Donc, si une personne ne permet pas à son enfant, un mineur, d'aller à l'école et l'oblige par contre à travailler ; si elle ne lui fournit pas de nourriture ; si elle le laisse enfermé à la maison ; si elle le bat constamment ; si elle permet à d'autres personnes d'abuser de lui sexuellement..., ne pensez-vous pas que l'État doit intervenir dans l'intérêt supérieur de cet enfant ?
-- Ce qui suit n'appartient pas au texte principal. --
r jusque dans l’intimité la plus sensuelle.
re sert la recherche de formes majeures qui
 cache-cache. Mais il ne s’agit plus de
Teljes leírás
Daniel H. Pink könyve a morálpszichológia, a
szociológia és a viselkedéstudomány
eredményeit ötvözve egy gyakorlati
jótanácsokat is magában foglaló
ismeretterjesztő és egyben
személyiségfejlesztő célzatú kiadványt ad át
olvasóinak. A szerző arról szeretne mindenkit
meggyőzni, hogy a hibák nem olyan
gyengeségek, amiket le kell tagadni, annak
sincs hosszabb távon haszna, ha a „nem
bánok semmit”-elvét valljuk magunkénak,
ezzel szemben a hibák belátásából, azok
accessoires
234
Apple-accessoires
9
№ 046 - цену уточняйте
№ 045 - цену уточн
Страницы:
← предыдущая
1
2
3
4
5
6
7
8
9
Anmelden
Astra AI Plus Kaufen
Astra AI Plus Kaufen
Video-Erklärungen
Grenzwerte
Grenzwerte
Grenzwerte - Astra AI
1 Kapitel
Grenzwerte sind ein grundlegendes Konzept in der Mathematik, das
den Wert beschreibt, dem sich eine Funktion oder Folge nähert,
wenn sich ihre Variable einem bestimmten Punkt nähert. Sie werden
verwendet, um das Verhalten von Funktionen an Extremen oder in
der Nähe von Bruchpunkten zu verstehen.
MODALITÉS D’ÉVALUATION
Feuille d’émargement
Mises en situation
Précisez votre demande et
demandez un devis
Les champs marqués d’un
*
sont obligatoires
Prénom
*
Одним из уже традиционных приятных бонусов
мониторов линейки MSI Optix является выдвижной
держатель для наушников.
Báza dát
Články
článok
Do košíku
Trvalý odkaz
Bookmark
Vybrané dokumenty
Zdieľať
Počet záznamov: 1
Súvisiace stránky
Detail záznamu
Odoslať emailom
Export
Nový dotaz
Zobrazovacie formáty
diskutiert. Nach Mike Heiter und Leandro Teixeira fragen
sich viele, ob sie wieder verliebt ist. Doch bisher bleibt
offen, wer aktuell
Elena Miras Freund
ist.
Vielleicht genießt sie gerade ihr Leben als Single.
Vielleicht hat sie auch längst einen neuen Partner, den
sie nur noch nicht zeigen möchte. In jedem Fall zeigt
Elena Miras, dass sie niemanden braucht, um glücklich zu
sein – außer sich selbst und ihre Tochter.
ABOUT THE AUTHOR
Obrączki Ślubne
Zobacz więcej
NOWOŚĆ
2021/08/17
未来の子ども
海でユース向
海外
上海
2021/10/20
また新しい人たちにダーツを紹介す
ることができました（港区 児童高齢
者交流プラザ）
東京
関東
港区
C’est à cela que se réfère l’Article 6 lorsqu’il affirme que les enfants et les adolescents ne peuvent pas être séparés de leur mère, père et famille, sauf si les autorités compétentes le déterminent dans des circonstances spéciales, conformément à la Loi et aux procédures établies.
Elle définit également que cette séparation est considérée comme strictement nécessaire en raison d'un manquement grave ou d'une impossibilité d'exercer les responsabilités parentales, et toujours dans le but de les protéger, et que les décisions concernant la séparation doivent être considérées comme des mesures de dernier recours et réexaminées périodiquement.
Personne ne va venir vous enlever votre enfant de 3 ans parce qu'il vient de faire un caprice en pleine rue et que vous le grondez, ou parce que vous lui dites que vous ne pouvez pas lui acheter un jouet et que le petit se met à pleurer devant tout le monde, Ce serait une interprétation, plus qu’exagérée, et complètement erronée du Code des familles.
• Mythe : la gestation solidaire est mise en place, ce qui permettra de proposer « des ventres à louer ».
• Réalité : L'Article 128 du projet de nouveau Code définit le champ d'application de la gestation solidaire, en établissant que celle-ci s’effectue entre des personnes unies par des liens familiaux ou affectueusement proches, au profit de femmes présentant une pathologie médicale qui empêche la gestation, ou de personnes atteintes de stérilité, ou d'hommes seuls, ou de couples d'hommes, dès lors que la santé des personnes concernées par l'acte médical n'est pas mise en danger.
Afin d'éviter que cette pratique ne débouche sur ce qu’on appelle « le ventre de location », la législation interdit également toute forme de rémunération ou de don, à l'exception de l'obligation d'assurer l’alimentation de l'enfant et l'indemnisation des frais de grossesse et d'accouchement.
Par ailleurs, pour que cette démarche puisse être réalisée dans les institutions et les centres de santé cubains, une autorisation judiciaire est exigée qui, entre autres, vérifie le consentement des personnes concernées, le fait que l'utilisation d'autres techniques de procréation assistée a échoué et qu’il n’existe aucune possibilité de concevoir ou de mener une grossesse à terme.